En los libros de historia que leerán los contemporáneos de Michelle, estos meses posteriores al 17 de diciembre de 2014 quedarán en unas pocas líneas. En esos resúmenes hechos a posteriori primará el tono optimista, como si toda la Isla, varada por décadas a un lado de la carretera, hubiera retomado desde ese momento el rumbo, puesto el pie en el acelerador y recuperado el tiempo perdido. Pero, para muchos, vivir la reconciliación es menos heroico y grandilocuente que protagonizar una batalla.
El proceso que los analistas compararán un día con la caída del muro de Berlín y quizás definan con nombres rimbombantes como el fin del telón de azúcar, la muerte de la Revolución o el momento en que estalló la paz, pierde ahora brillo, enfrentado a la desgastante cotidianidad. La tregua, eso sí, apaciguó el ruido de las consignas y ha permitido que se escuche el persistente zumbido de las carencias y de la falta de libertad.

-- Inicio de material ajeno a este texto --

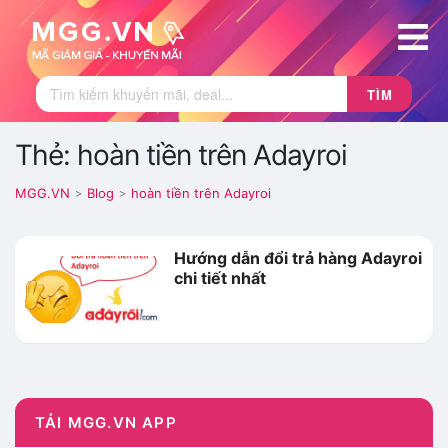
TÌM
Thẻ: hoàn tiền trên Adayroi
MGG.VN
Blog
hoàn tiền trên Adayroi
>
>
Hướng dẫn đổi trả hàng Adayroi
chi tiết nhất
TẢI MGG.VN APP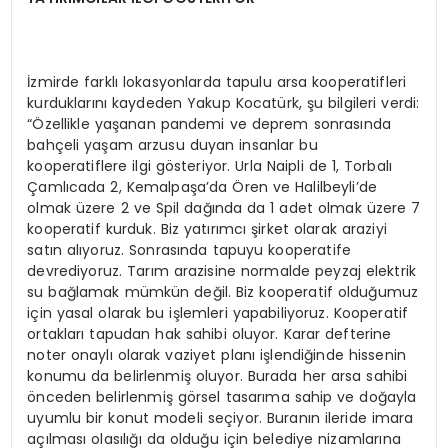
İzmirde farklı lokasyonlarda tapulu arsa kooperatifleri
kurduklarını kaydeden Yakup Kocatürk, şu bilgileri verdi:
“Özellikle yaşanan pandemi ve deprem sonrasında
bahçeli yaşam arzusu duyan insanlar bu
kooperatiflere ilgi gösteriyor. Urla Naipli de 1, Torbalı
Çamlıcada 2, Kemalpaşa’da Ören ve Halilbeyli’de
olmak üzere 2 ve Spil dağında da 1 adet olmak üzere 7
kooperatif kurduk. Biz yatırımcı şirket olarak araziyi
satın alıyoruz. Sonrasında tapuyu kooperatife
devrediyoruz. Tarım arazisine normalde peyzaj elektrik
su bağlamak mümkün değil. Biz kooperatif olduğumuz
için yasal olarak bu işlemleri yapabiliyoruz. Kooperatif
ortakları tapudan hak sahibi oluyor. Karar defterine
noter onaylı olarak vaziyet planı işlendiğinde hissenin
konumu da belirlenmiş oluyor. Burada her arsa sahibi
önceden belirlenmiş görsel tasarıma sahip ve doğayla
uyumlu bir konut modeli seçiyor. Buranın ileride imara
açılması olasılığı da olduğu için belediye nizamlarına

Aquella jornada en que los presidentes de Cuba y de Estados Unidos anunciaron el comienzo de la normalización de relaciones ha quedado ubicada cual punto en el pasado. Será referencia para historiadores y analistas, pero significa poco para quienes se enfrentan a la decisión de pasar el resto de la vida a la espera de que "esto se arregle" u optar por la escapada hacia cualquier confín del mundo.